Anthropic, as I understand it, is a research-based company that is all about making AI and machine learning systems safer, more understandable, and debuggable, right?

Nelson Elhage:

That's right. We expect we will probably eventually release products, and the plan is to eventually productize this kind of research, and turn that into products that other people can use in revenue streams and all that goodness.

But we're very much in research mode right now, and we're focused on “How do we build models that are safe, that are understandable, that are responsive to the instructions or goals of the people operating them?” “How can we, in general, make the field of AI and ML more intelligible?” “How can we make it more likely that you can know whether a model is going to work or roughly how well it's going to work before you run the massive training job?” “Can we find the science and empirical and mathematical laws that govern these things in various machines?”

Beyang Liu:

My last question for you in the remaining 90 seconds that we have is: Can you explain what neural nets are doing? Just kidding. Just kidding. We'll have to save that for... You should come back at some point.

Nelson Elhage:

Well, my coworker, Chris Olah, and some of his collaborators, I think if you ask that question about vision models in particular, the answer is yes. They can explain how vision models work.

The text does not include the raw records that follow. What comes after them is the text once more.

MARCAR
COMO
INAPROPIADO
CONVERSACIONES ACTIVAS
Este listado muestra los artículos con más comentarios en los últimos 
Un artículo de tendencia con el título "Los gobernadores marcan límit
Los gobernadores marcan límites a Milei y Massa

Not in every detail, there's open questions, but to a way better degree than I realized. They've published some really awesome work with some really great explanations and visualizations. We could throw a link to that in the show notes as well, but it really changed my perspective on how much it is possible to know about these models, and how much we do know in some cases.

Beyang Liu:

We'll definitely throw a link to that. Maybe you can put in a good word for this podcast with him, and at some point, he can come on the show and explain all that. I think that'd be a really fun conversation. Final parting note, if you could ask the people listening or watching this to do one thing after this episode is over, what would that call to action be?

Nelson Elhage:

Well, I feel like I'm supposed to tell you to come apply to work at Anthropic, because we're hiring.

Beyang Liu:

That's totally fine.

Nelson Elhage:

I feel like my actual answer is some tool that you use, probably a software tool, but maybe some meat space tool that you use that you find either a little bit frustrating or a little bit baffling–like there's some sharp edge that you've worked around, or it's a little bit slower than you want. Find time, take an hour to try to fix it or try to understand it, right? Maybe you use Git a lot, and it's a little frustrating and a little bit magic. Try to find a way to learn a little bit more about it, and make it a little bit less magic, or you run some process every day for your job.

It's too slow. Figure out how to attach a profiler to it. I really believe in the power of getting to know your tools and of fixing the squeaky pain points. I want other people to have the joy of succeeding at that quest.

Beyang Liu:

That's great advice. Well, thanks so much Nelson for taking the time today. This was a fantastic conversation. Thank you so much for being with us.

Nelson Elhage:

Thank you. It's been fun.

This transcript has been lightly edited for clarity and readability.